I’m sure that thing called love
Can straddle time, one foot in the now
And one foot in the long ago
Or maybe so far in the future that
We cannot comprehend that place.
But despite what people say
We do not change, we’ll always be
Two souls so hopelessly in love.
I just watched the first half of The Adam Project on Netflix this evening – no spoilers please, as I haven’t reached the end yet. But quite near the beginning of the movie, there was a scene that had a surprisingly emotional effect on me.
Ryan Reynolds’ character comes back from the future and meets his twelve year old self. At one point, he is in a bar, nursing a drink, when his mother walks in. Obviously, he is an adult so she doesn’t recognise him.
But she does speak to him and there is that spark between them. She seems to know that she has a deep love for him even though she doesn’t know he is her grown up son.

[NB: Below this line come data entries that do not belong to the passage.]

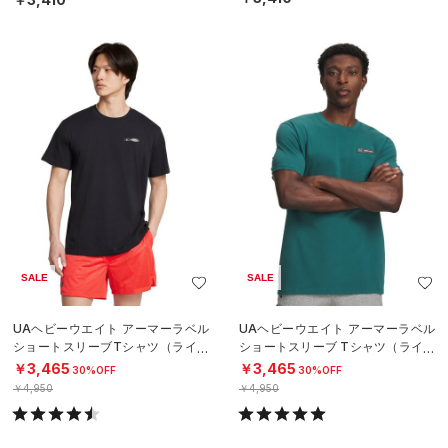
SALE
SALE
UAヘビーウエイト アーマーラベル
UAヘビーウエイト アーマーラベル
ショートスリーブTシャツ（ライフ
ショートスリーブ Tシャツ（ライフ
スタイル/MEN）
スタイル/MEN）
￥3,465
￥3,465
30%OFF
30%OFF
￥4,950
￥4,950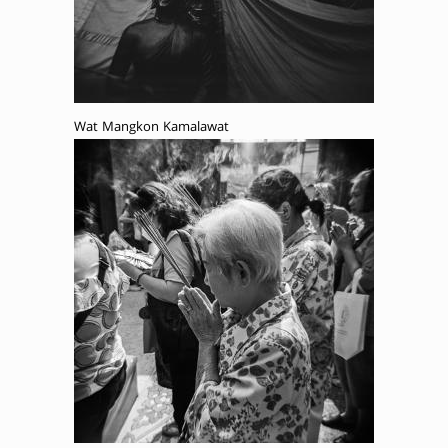
Wat Mangkon Kamalawat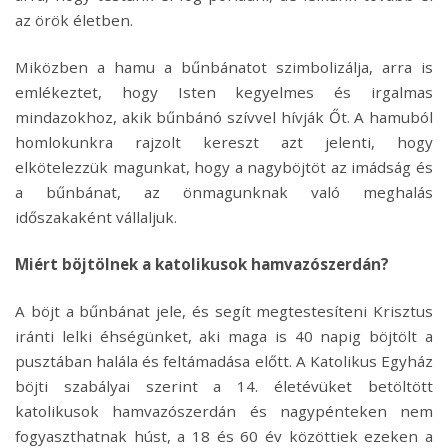
az örök életben.
Miközben a hamu a bűnbánatot szimbolizálja, arra is
emlékeztet, hogy Isten kegyelmes és irgalmas
mindazokhoz, akik bűnbánó szívvel hívják Őt. A hamuból
homlokunkra rajzolt kereszt azt jelenti, hogy
elkötelezzük magunkat, hogy a nagyböjtöt az imádság és
a bűnbánat, az önmagunknak való meghalás
időszakaként vállaljuk.
Miért böjtölnek a katolikusok hamvazószerdán?
A böjt a bűnbánat jele, és segít megtestesíteni Krisztus
iránti lelki éhségünket, aki maga is 40 napig böjtölt a
pusztában halála és feltámadása előtt. A Katolikus Egyház
böjti szabályai szerint a 14. életévüket betöltött
katolikusok hamvazószerdán és nagypénteken nem
fogyaszthatnak húst, a 18 és 60 év közöttiek ezeken a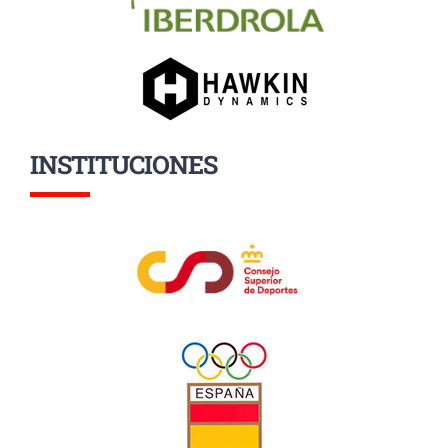
INSTITUCIONES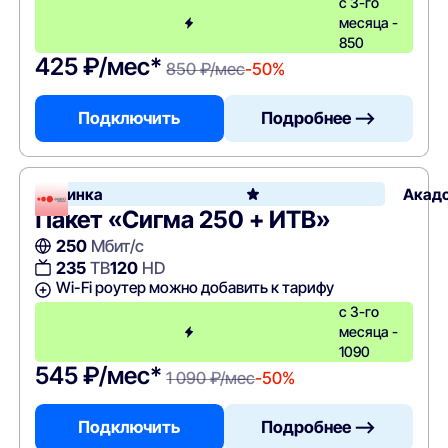
с 3-го
месяца -
850
425 ₽/мес*
850 ₽/мес
-50%
Подключить
Подробнее —>
Новинка
Акад
Пакет «Сигма 250 + ИТВ»
250
Мбит/с
235
ТВ
120
HD
Wi-Fi роутер можно добавить к тарифу
с 3-го
месяца -
1090
545 ₽/мес*
1 090 ₽/мес
-50%
Подключить
Подробнее —>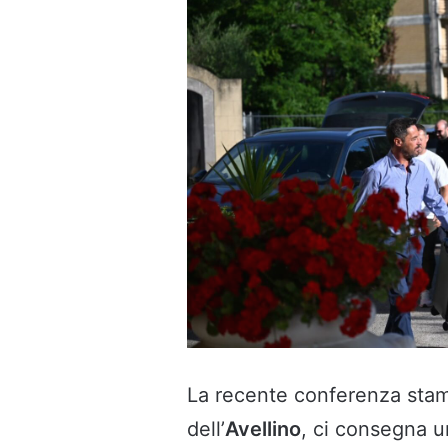
La recente conferenza stam
dell’
Avellino
, ci consegna u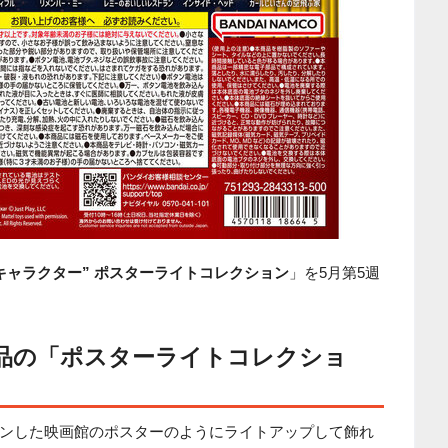
キャラクター” ポスターライトコレクション
」を5月第5週
品の「ポスターライトコレクショ
ンした映画館のポスターのようにライトアップして飾れ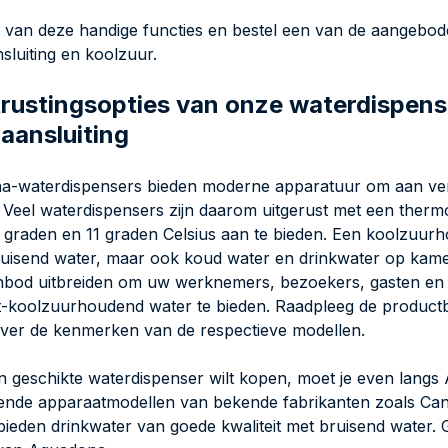
r van deze handige functies en bestel een van de aangebo
sluiting en koolzuur.
trustingsopties van onze waterdispens
aansluiting
-waterdispensers bieden moderne apparatuur om aan versc
 Veel waterdispensers zijn daarom uitgerust met een ther
 graden en 11 graden Celsius aan te bieden. Een koolzuurh
ruisend water, maar ook koud water en drinkwater op kame
bod uitbreiden om uw werknemers, bezoekers, gasten en p
t-koolzuurhoudend water te bieden. Raadpleeg de productb
er de kenmerken van de respectieve modellen.
en geschikte waterdispenser wilt kopen, moet je even langs
lende apparaatmodellen van bekende fabrikanten zoals Ca
ieden drinkwater van goede kwaliteit met bruisend water. 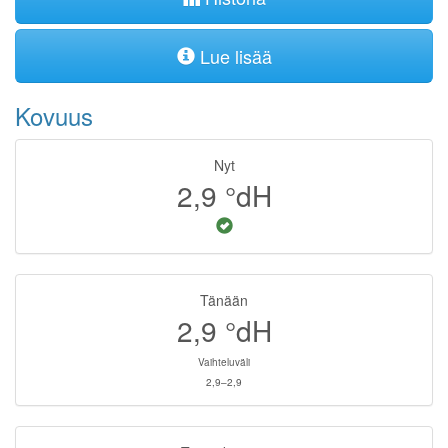
Lue lisää
Kovuus
Nyt
2,9
°dH
Tänään
2,9
°dH
Vaihteluväli
2,9–2,9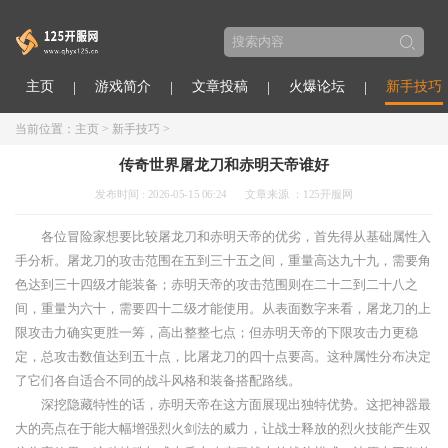
主页
游戏简介
文章投稿
火爆论坛
新手技巧
当前位置：
主页
>
新手技巧
>
传奇世界屠龙刀和赤明天帝谁好
发布时间 : 2026-05-15 06:24
文章来源 ：125开服网
各位冒险家想要比较屠龙刀和赤明天帝的优劣，首先得从基础属性入
手分析。屠龙刀的攻击范围在五到三十五之间，重量高达九十九，需要角
色达到三十四级才能装备；赤明天帝的攻击范围则在二十二到二十八之
间，重量为六十，需要四十二级才能使用。从表面数字来看，屠龙刀的上
限攻击力确实更胜一筹，高出整整七点；但赤明天帝的下限攻击力更稳
定，总攻击数值达到五十点，比屠龙刀的四十点要高。这种属性分布决定
了它们各自适合不同的战斗风格和装备搭配路线。
深挖隐藏特性的话，赤明天帝在这方面展现出独特优势。这把神器最
大的亮点在于能大幅增强烈火剑法的威力，让战士释放的烈火技能产生双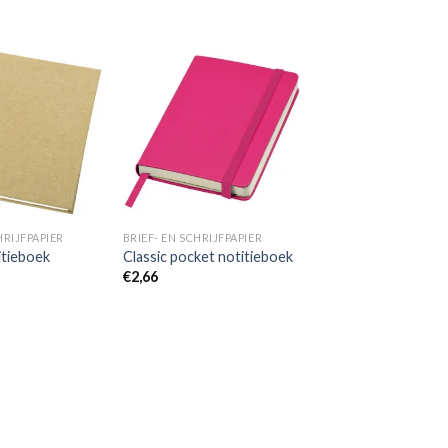
Toevoegen
Toevoegen
aan
aan
wenslijst
wenslijst
HRIJFPAPIER
BRIEF- EN SCHRIJFPAPIER
itieboek
Classic pocket notitieboek
€
2,66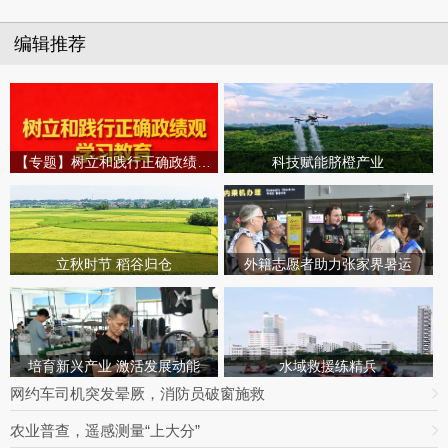
编辑推荐
【专题】树立和践行正确政绩观学习教育
科技赋能脐橙产业
立秋时节 稻谷归仓
外籍志愿者助力张家界暑运
培育新兴产业 激活发展动能
水域救援练精兵
网约车司机突发晕厥，消防员破窗施救
农业普查，遥感测量“上大分”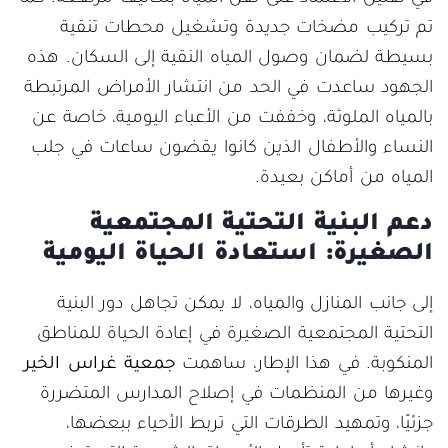
تم تركيب مضخات جديدة وتشغيل محطات تنقية
بسيطة لضمان وصول المياه النقية إلى السكان. هذه
الجهود ساعدت في الحد من انتشار الأمراض المرتبطة
بالمياه الملوثة، وخففت من الأعباء اليومية، خاصة عن
النساء والأطفال الذين كانوا يقضون ساعات في جلب
المياه من أماكن بعيدة.
دعم البنية التحتية المجتمعية
الصغيرة: استعادة الحياة اليومية
إلى جانب المنازل والمياه، لا يمكن تجاهل دور البنية
التحتية المجتمعية الصغيرة في إعادة الحياة للمناطق
المنكوبة. في هذا الإطار، ساهمت
جمعية غراس الخير
وغيرها من المنظمات في إصلاح المدارس المتضررة
جزئيًا، وتمهيد الطرقات التي تربط الأحياء ببعضها،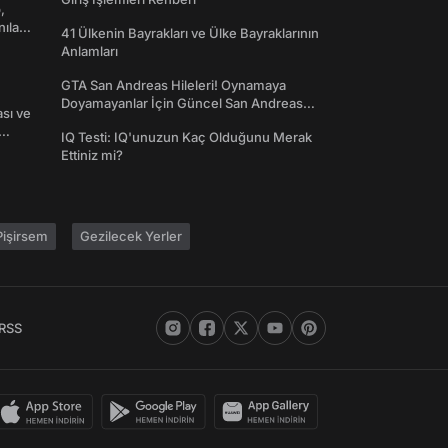
,
nılan
41 Ülkenin Bayrakları ve Ülke Bayraklarının
Anlamları
GTA San Andreas Hileleri! Oynamaya
Doyamayanlar İçin Güncel San Andreas
ası ve
Şifreleri
IQ Testi: IQ'unuzun Kaç Olduğunu Merak
Ettiniz mi?
işirsem
Gezilecek Yerler
RSS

I do find it such an interesting idea that we are intimately linked with people and that doesn’t change, even if time or distance separates us. You see it a lot when long lost relatives ruinite and they say that they just feel like they have known each other forever.
I’m sure we’ve all had those sparks with people that we’ve only just met; I just wonder if they were actually versions of someone we know, flying in from the future.
Much Love
Rachel xx
Margot Kinberg
That link is really fascinating, Rachel. Sometimes I think you can feel it with people you only met a few times, or haven’t seen in decades. It’s not something you can really describe easily, but it binds you with another person in ways that cannot be severed. I felt that way about my daughter when I first met her (we adopted her). It was as though we’d always known her – I mean long before she was actually born. Sounds weird, I know, but that’s what that bond is like.